[DATA PROVIDED — start]
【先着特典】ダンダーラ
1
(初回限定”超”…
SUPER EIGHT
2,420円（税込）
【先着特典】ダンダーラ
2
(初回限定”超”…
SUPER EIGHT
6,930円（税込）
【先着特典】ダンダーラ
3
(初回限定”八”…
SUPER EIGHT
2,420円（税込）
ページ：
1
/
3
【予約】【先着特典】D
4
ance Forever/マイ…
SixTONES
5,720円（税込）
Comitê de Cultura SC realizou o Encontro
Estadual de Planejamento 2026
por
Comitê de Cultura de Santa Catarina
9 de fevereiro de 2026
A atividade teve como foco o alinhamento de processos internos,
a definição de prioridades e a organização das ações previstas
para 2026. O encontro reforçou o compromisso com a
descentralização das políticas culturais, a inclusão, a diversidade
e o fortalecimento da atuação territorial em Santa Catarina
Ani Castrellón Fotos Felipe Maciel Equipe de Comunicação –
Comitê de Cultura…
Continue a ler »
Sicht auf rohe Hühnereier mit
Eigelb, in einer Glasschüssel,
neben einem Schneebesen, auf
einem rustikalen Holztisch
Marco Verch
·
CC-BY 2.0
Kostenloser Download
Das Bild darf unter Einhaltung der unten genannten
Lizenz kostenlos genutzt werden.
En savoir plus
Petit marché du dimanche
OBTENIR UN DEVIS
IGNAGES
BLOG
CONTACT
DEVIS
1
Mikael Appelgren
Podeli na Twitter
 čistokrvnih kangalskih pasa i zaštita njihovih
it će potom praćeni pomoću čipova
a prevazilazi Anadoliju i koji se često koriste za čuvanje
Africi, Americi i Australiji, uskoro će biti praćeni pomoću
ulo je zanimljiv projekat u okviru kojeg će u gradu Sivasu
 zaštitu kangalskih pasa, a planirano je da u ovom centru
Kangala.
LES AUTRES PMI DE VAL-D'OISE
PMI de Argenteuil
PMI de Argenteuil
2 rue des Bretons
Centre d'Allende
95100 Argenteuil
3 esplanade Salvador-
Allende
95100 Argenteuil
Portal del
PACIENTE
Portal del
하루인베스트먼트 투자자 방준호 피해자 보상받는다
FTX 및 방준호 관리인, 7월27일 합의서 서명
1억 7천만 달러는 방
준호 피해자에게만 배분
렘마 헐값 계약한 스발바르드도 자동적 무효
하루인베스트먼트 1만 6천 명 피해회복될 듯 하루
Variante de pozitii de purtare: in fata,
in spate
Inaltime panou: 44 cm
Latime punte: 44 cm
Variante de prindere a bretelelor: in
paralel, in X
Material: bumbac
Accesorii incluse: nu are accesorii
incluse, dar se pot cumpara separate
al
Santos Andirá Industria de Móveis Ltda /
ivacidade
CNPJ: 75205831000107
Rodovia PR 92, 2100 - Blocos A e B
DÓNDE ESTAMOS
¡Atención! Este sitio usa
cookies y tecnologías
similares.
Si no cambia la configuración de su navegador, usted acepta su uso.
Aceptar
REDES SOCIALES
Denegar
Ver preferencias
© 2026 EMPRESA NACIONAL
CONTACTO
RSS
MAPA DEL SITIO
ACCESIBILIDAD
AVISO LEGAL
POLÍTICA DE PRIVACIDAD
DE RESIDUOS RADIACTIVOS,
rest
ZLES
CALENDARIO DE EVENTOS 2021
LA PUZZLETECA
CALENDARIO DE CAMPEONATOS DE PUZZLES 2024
[DATA PROVIDED — finish]
**PROBLEM TO SOLVE:** Pull out every line holding "incluse" from the records above, and copy it.

**ANSWER TO THIS TASK:**
Accesorii incluse: nu are accesorii
incluse, dar se pot cumpara separate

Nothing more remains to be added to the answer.